A chambon is a piece of horse tack. It is a strap that runs forward from the bottom of the girth or surcingle, and forks. The forks continue to a ring on either side of the bridle or halter, at the base of the crownpiece. Running through those rings, the forks follow the cheekpieces to the bit. They may attach to the bit or pass through the bit rings and attach to themselves below the horse's neck.

A chambon prevents the horse from raising its head beyond a fixed point. Raising the head causes the length of the chambon along the cheekpieces to shorten and thus puts reciprocal pressure on the horse's mouth and on the horse's poll. Horses generally dislike pressure behind the poll and learn to release the pressure by lowering their head, and when in motion, this encourages the horse to relax its back and bring its hindquarters further under its body, thus encouraging collection. The chambon has the opposite function to an overcheck or bearing rein, which is used to raise the horse's head.

Use in lungeing

The chambon is used mostly in training horses via lungeing. The chambon was originally intended for lungeing and free schooling. It is advanced equipment for use by knowledgeable trainers. A chambon is not a way to quickly fix the head set of a horse; its purpose is to help develop the correct muscles. Chambons help a horse to develop the muscles of their back and topline. It applies pressure to the poll and mouth of the horse when he raises his head, releasing when the horse stretches long and low, down toward the ground. When a horse is lunged correctly, and the chambon is correctly adjusted, the horse stretches down and raises his back.
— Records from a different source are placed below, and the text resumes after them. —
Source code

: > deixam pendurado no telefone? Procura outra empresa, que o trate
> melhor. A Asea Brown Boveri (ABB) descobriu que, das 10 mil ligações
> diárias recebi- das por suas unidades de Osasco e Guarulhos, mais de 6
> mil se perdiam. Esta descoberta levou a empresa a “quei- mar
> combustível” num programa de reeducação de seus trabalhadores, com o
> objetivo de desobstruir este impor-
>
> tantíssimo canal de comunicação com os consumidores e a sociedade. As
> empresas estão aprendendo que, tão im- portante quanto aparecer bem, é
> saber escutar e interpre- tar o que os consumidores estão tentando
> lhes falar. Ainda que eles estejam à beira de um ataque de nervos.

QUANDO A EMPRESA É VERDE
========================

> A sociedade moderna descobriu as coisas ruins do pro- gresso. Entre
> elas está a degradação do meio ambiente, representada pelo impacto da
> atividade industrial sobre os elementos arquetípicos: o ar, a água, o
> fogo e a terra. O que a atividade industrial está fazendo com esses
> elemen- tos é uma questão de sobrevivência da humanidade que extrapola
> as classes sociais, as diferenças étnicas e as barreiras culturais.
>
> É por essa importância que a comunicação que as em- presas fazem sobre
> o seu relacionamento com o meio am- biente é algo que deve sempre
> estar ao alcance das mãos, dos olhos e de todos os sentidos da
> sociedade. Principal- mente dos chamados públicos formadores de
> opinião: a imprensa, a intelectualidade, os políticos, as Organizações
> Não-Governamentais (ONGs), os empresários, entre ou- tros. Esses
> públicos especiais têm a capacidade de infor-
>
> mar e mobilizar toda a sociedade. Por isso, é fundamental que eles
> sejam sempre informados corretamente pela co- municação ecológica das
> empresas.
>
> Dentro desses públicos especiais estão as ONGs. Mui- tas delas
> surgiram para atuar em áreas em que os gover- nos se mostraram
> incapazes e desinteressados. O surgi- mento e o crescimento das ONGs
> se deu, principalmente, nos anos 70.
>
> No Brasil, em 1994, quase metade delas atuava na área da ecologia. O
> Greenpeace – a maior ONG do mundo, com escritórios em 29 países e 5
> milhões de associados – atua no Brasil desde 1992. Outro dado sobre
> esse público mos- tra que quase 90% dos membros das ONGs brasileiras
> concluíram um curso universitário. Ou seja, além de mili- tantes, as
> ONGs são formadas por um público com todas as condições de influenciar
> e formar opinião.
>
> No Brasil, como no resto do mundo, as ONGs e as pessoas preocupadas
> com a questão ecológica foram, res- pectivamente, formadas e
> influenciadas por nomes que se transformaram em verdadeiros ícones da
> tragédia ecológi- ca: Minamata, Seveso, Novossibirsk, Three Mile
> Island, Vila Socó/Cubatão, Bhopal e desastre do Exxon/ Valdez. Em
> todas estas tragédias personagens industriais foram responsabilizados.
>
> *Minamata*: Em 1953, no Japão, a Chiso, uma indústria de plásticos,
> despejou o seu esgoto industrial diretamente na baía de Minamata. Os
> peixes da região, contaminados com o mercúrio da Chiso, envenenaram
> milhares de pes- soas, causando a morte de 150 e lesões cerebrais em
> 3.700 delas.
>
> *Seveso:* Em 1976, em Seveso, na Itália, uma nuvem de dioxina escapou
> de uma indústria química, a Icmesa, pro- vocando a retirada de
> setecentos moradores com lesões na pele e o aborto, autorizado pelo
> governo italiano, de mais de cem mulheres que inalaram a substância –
Before using a chambon, the horse is taught to give correctly while worked in hand. If not, the horse may not understand that it needs to lower its head in response to the pressure, and thus may panic when it feels the upward and ungiving pressure on the bit, and possibly rear. The advantage of the chambon is that it only comes into effect when the horse raises its head, so the horse has some control on its action. It generally works very well on horses in adjusting their head position. However, it has no direct effect on the hindquarters, so the handler must use a lungeing whip or other method to encourage impulsion in the horse.

If a horse is not lunged properly, he may begin to go on his forehand. Chambons can also cause sore neck muscles if overused.